***** 本文

出血と不正出血

血管

不正出血の質問をよくいただくので、ここでまとめておきたいと思います。最初に言い訳をしておくと、私の専門は内科ですので、私なりに調べてお答えはしているのですが、やはり、詳しいところは婦人科の先生にご相談していただきたいと思っています。

そもそも、出血とは何でしょうか。

出血とは、血液が血管の外へ流れ出すことです。

  • 出血の原因には
    • 血管の壁に傷がついて破れて起きる場合
    • 血管の壁が感染などでもろくなり、血液が染み出す場合などがあります
    • また、血液を固める凝固という仕組みに問題がおきて出血する場合もあります。

**********
***** 分析用データ

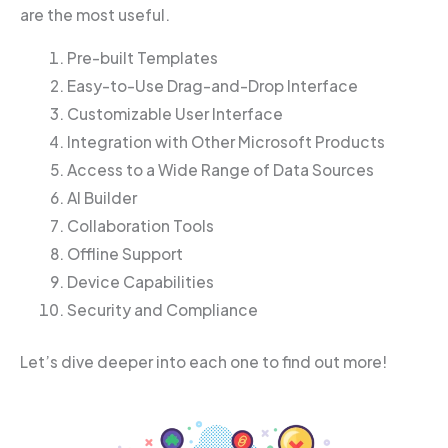
are the most useful.
Pre-built Templates
Easy-to-Use Drag-and-Drop Interface
Customizable User Interface
Integration with Other Microsoft Products
Access to a Wide Range of Data Sources
AI Builder
Collaboration Tools
Offline Support
Device Capabilities
Security and Compliance
Let’s dive deeper into each one to find out more!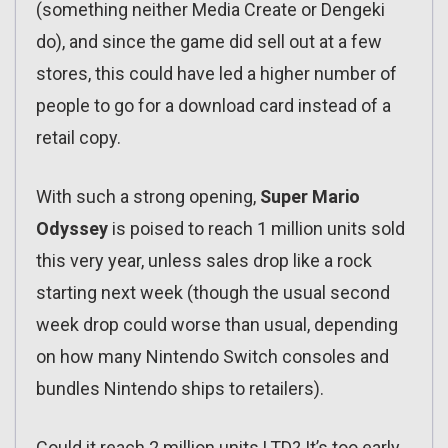
(something neither Media Create or Dengeki
do), and since the game did sell out at a few
stores, this could have led a higher number of
people to go for a download card instead of a
retail copy.
With such a strong opening,
Super Mario
Odyssey
is poised to reach 1 million units sold
this very year, unless sales drop like a rock
starting next week (though the usual second
week drop could worse than usual, depending
on how many Nintendo Switch consoles and
bundles Nintendo ships to retailers).
Could it reach 2 million units LTD? It’s too early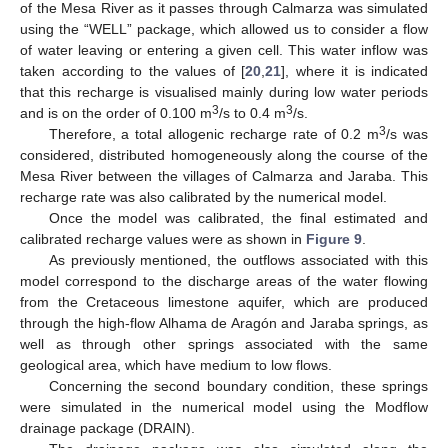
of the Mesa River as it passes through Calmarza was simulated
using the “WELL” package, which allowed us to consider a flow
of water leaving or entering a given cell. This water inflow was
taken according to the values of [
20
,
21
], where it is indicated
that this recharge is visualised mainly during low water periods
3
3
and is on the order of 0.100 m
/s to 0.4 m
/s.
3
Therefore, a total allogenic recharge rate of 0.2 m
/s was
considered, distributed homogeneously along the course of the
Mesa River between the villages of Calmarza and Jaraba. This
recharge rate was also calibrated by the numerical model.
Once the model was calibrated, the final estimated and
calibrated recharge values were as shown in
Figure 9
.
As previously mentioned, the outflows associated with this
model correspond to the discharge areas of the water flowing
from the Cretaceous limestone aquifer, which are produced
through the high-flow Alhama de Aragón and Jaraba springs, as
well as through other springs associated with the same
geological area, which have medium to low flows.
Concerning the second boundary condition, these springs
were simulated in the numerical model using the Modflow
drainage package (DRAIN).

**********

• 課題 A
本文の「不正出血の質問をよくいただく」から「きて出血する場合もあります。」までの部分を、「血管の壁」を「血管壁」に置き換えて書き写すこと。
• 課題 B
本文の「不正出血の質問をよくいただくので」で始まる段落を、主な内容を残したまま短くまとめ直せ。

• 解答欄 A
不正出血の質問をよくいただくので、ここでまとめておきたいと思います。最初に言い訳をしておくと、私の専門は内科ですので、私なりに調べてお答えはしているのですが、やはり、詳しいところは婦人科の先生にご相談していただきたいと思っています。

そもそも、出血とは何でしょうか。

出血とは、血液が血管の外へ流れ出すことです。

  • 出血の原因には
    • 血管壁に傷がついて破れて起きる場合
    • 血管壁が感染などでもろくなり、血液が染み出す場合などがあります
    • また、血液を固める凝固という仕組みに問題がおきて出血する場合もあります。

• 解答欄 B
不正出血についての質問が多いので、ここでまとめる。筆者の専門は内科であり、自分なりに調べて答えてはいるが、詳しい点は婦人科の医師に相談してほしい。